_Problem requirements_:
Where a line of the following data contains the string "elbow", include it in the tally. Report the total alone.

_Data_:
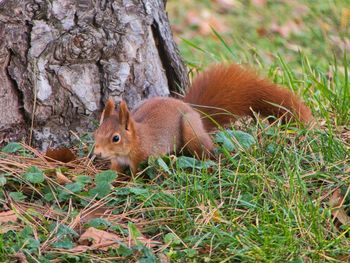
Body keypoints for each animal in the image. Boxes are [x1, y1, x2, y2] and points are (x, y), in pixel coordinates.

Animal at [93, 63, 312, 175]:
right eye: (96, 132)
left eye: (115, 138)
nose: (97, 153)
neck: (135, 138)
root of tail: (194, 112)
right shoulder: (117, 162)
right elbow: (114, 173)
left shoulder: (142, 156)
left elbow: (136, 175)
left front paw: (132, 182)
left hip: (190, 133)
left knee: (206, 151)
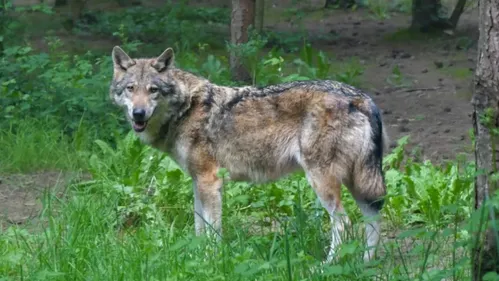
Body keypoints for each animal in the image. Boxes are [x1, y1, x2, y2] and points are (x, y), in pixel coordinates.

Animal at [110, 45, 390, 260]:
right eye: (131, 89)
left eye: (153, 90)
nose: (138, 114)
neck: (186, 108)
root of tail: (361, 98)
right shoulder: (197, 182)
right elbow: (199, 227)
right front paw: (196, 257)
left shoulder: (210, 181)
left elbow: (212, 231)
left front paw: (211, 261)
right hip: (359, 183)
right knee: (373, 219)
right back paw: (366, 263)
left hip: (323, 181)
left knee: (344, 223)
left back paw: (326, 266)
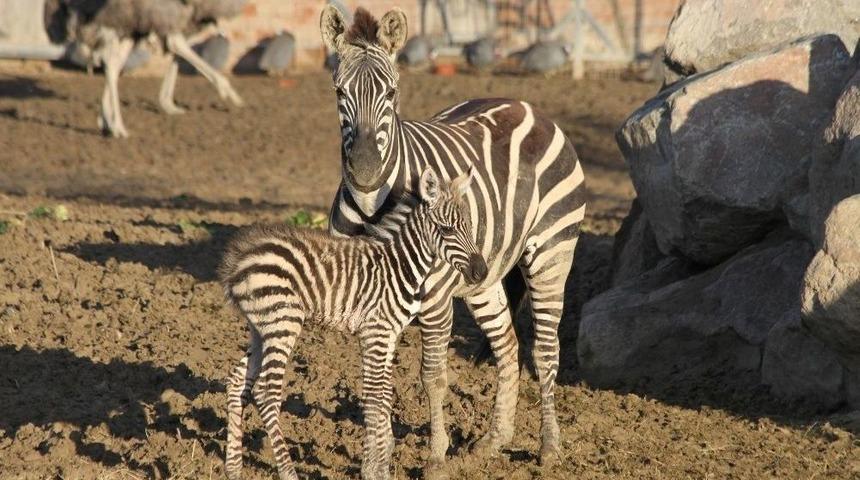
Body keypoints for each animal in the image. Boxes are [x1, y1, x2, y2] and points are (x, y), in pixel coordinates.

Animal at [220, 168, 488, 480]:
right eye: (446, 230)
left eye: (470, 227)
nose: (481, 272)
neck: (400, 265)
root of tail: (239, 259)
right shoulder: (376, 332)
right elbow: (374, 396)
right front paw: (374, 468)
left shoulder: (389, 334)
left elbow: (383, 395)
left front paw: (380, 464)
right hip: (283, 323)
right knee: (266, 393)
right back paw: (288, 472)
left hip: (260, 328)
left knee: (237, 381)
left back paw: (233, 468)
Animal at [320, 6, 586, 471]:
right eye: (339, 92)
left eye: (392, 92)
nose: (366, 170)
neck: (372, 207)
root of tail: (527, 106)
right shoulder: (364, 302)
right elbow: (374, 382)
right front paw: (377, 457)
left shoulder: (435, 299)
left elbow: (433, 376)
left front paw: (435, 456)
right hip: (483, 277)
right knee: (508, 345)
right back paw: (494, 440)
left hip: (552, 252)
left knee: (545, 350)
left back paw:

_Answer_:
8